So many things changed when I moved back to my home town some 18 months ago. I expected differences. Any move to a new city will cause all sorts of changes, but moving to a place with less than one-tenth the population of the city to which your accustomed will only intensify the required adjustment.

One of the bigger changes, though admittedly of comparatively little importance, is that my CD borrowing from the library has dropped to less than one-tenth the amount it once was. It makes sense given the population difference. There just isn’t the money to stock a library to the same levels in a smaller city. So my eyes went wandering. I looked into nearby cities and their universities. Earlier this week I finally took the plunge. I laid down $33 for a one year membership with the St. Catharines Public Library. I feel silly paying for a library card when I already have one for free, but the selection! Oh, the selection! I’ve yet to reserve anything, but I thought I’d go look through the available CDs. I learned in Ottawa that all the most popular CDs will rarely appear in the library branch. Rather, they’re reserved, often with more than a hundred people waiting.
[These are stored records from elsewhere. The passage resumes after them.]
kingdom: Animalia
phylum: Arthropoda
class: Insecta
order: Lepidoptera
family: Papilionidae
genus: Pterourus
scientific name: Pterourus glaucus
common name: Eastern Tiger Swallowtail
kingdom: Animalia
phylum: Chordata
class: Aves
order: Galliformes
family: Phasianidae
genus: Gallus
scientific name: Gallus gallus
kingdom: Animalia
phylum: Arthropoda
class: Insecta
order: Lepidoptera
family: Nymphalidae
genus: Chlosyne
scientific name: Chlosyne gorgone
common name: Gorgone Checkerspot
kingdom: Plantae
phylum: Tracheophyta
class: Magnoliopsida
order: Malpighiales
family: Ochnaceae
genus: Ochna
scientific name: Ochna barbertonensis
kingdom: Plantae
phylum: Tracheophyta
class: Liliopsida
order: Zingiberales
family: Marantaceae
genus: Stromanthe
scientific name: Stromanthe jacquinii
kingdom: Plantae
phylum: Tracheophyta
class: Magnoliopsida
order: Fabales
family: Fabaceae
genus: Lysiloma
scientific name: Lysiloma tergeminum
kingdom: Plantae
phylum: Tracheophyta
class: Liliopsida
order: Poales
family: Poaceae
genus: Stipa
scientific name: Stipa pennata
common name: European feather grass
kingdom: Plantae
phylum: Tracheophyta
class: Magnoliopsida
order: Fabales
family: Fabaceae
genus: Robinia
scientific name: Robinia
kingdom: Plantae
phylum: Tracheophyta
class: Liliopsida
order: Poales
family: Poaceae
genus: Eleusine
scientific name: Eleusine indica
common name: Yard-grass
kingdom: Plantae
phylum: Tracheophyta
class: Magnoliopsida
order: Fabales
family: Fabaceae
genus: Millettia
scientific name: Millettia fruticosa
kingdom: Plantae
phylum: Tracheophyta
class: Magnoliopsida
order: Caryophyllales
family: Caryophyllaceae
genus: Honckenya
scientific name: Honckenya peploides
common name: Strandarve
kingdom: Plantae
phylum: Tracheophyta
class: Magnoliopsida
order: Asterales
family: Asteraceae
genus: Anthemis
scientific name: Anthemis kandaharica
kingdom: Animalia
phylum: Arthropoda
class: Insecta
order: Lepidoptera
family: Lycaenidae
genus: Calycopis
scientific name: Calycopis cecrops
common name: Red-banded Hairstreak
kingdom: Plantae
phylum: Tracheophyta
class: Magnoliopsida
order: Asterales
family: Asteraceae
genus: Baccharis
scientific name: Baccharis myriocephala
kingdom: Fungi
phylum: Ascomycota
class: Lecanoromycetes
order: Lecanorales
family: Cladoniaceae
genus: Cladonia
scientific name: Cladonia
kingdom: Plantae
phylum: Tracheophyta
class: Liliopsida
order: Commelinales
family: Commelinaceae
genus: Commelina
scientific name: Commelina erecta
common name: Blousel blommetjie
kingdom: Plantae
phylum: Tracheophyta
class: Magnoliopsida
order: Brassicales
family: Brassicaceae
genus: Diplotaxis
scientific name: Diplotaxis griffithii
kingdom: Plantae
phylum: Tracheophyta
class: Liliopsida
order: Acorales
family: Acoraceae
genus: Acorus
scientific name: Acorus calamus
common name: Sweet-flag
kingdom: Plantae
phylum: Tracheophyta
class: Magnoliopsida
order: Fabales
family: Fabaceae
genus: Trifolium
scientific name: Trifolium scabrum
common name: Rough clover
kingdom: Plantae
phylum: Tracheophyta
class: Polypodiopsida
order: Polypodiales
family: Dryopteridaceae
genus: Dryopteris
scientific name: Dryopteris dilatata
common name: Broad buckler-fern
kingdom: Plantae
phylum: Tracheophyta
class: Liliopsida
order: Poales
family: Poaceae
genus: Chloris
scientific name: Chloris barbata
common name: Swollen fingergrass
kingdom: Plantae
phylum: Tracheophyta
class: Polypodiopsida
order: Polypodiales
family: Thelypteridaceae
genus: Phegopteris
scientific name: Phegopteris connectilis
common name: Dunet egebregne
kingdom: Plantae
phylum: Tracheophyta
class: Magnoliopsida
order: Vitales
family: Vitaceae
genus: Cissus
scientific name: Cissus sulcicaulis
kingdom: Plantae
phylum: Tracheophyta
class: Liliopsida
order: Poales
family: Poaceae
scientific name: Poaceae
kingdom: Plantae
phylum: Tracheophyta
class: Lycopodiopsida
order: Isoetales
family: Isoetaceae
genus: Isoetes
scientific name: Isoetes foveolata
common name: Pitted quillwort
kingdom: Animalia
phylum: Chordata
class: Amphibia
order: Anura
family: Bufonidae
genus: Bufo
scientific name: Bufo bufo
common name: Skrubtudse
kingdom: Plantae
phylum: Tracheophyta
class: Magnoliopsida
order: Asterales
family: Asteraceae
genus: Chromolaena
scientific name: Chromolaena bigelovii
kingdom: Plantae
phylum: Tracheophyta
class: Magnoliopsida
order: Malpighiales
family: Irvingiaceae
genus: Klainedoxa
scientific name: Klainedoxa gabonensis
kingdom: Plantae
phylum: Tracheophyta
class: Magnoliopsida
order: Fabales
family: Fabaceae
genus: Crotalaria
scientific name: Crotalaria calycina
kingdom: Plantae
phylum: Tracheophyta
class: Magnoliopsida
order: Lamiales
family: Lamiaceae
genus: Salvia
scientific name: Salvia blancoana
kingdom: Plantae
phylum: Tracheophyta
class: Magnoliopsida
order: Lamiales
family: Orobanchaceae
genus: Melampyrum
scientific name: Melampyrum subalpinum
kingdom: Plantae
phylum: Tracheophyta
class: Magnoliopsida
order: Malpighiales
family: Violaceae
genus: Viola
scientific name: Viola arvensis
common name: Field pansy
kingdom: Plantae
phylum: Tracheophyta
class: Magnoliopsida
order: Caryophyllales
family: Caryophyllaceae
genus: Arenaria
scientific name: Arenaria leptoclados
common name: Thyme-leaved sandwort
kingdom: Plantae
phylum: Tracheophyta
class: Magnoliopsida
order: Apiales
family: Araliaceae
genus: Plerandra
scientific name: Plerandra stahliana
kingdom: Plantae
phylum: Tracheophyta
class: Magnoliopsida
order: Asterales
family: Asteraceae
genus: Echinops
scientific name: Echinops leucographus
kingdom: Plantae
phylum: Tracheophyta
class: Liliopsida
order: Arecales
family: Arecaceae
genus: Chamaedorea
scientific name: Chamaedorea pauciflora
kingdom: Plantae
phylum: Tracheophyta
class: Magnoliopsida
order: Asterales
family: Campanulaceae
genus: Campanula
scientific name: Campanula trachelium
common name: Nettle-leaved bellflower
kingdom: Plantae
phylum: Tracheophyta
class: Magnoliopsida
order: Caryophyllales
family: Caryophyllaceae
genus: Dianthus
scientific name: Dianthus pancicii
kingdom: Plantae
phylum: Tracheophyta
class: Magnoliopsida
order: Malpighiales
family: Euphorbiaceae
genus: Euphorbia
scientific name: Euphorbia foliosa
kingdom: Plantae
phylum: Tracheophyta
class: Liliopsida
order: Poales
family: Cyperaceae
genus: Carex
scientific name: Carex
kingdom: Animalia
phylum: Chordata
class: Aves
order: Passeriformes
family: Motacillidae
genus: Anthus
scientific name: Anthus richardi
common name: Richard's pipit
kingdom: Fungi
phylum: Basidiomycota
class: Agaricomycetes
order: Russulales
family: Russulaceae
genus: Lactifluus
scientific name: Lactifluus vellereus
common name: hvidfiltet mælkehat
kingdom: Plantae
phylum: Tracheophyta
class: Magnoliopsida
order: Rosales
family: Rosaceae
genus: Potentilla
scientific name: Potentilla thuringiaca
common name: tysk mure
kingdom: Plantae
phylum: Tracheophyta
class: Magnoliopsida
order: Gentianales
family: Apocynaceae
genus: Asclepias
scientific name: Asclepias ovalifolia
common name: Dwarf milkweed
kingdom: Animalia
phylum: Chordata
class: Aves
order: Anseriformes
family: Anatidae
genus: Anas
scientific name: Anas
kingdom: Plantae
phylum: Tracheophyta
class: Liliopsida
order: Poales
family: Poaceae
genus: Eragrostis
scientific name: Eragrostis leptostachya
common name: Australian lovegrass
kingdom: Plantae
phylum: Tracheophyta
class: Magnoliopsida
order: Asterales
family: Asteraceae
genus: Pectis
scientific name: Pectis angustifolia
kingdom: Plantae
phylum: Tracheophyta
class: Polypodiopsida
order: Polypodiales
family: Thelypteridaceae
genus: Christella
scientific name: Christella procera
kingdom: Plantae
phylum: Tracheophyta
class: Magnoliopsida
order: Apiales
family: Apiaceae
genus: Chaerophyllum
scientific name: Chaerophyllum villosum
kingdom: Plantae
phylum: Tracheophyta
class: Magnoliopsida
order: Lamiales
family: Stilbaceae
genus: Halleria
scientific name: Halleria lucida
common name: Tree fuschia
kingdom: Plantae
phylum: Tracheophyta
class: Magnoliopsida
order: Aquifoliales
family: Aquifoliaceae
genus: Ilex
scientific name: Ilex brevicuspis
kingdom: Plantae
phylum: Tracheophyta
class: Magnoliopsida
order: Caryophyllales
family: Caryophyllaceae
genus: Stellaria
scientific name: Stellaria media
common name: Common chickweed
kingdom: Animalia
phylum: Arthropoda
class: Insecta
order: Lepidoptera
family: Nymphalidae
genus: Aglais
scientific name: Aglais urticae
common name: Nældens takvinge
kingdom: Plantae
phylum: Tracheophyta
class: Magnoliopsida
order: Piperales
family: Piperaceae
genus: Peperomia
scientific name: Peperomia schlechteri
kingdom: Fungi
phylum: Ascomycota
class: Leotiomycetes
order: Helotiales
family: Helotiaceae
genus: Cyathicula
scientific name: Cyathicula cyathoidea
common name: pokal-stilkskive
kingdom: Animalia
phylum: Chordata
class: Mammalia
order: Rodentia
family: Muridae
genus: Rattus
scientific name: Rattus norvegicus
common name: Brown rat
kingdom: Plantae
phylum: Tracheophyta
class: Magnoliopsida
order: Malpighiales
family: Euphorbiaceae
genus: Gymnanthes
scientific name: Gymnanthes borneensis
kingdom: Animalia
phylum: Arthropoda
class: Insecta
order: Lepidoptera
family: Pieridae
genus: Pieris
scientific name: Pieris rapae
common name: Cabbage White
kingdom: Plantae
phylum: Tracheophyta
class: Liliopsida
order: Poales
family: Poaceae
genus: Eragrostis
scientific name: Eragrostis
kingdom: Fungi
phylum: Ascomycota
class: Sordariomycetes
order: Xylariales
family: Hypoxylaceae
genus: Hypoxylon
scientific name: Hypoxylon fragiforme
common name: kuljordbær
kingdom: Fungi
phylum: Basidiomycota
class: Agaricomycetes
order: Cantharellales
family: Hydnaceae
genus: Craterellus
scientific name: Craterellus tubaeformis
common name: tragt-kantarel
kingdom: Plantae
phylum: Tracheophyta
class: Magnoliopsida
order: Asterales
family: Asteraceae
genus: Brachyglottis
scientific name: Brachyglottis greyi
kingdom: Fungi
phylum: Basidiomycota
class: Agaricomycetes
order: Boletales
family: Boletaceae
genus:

As a result, I was impressed that I came away from that first visit with eight CDs:

  • John Coltrane — Interstellar Space
  • John Coltrane — Soultrane
  • Miles Davis — A Tribute to Jack Johnson
  • Miles Davis — Aura
  • Miles Davis — Miles to Go
  • Bill Bruford’s Earthworks — A Part, and Yet Apart
  • Herbie Hancock — Empyrean Isles
  • Janine Jansen — Inventions & Partita

And I stopped looking at that point because the borrowing limit for CDs is ten, and I didn’t want things getting out of hand.

The only fly in the ointment, and I feel petty even mentioning it, is the St. Catharines Public Library does not subscribe to the on-line version of the Oxford English Dictionary. A personal subscription is $295 per year, which is not going to happen. No city I’ve lived in has had a library subscription. I checked and was excited to see that the Toronto Public Library has a subscription. The problem is that getting a Toronto Public library card as a non-resident costs a reasonable $30, but rather than annually, it must be renewed every three months. That removes it from the realm of reasonable, for me. In case you’re wondering, yes I would go to Toronto once a year and pay the fee for a library card just to get access to the OED subscription! As it is, $120 makes me hesitate, and having to go four times a year is a definite deal-breaker.

As far as the CDs go, I think this is going to work out just fine, thank you!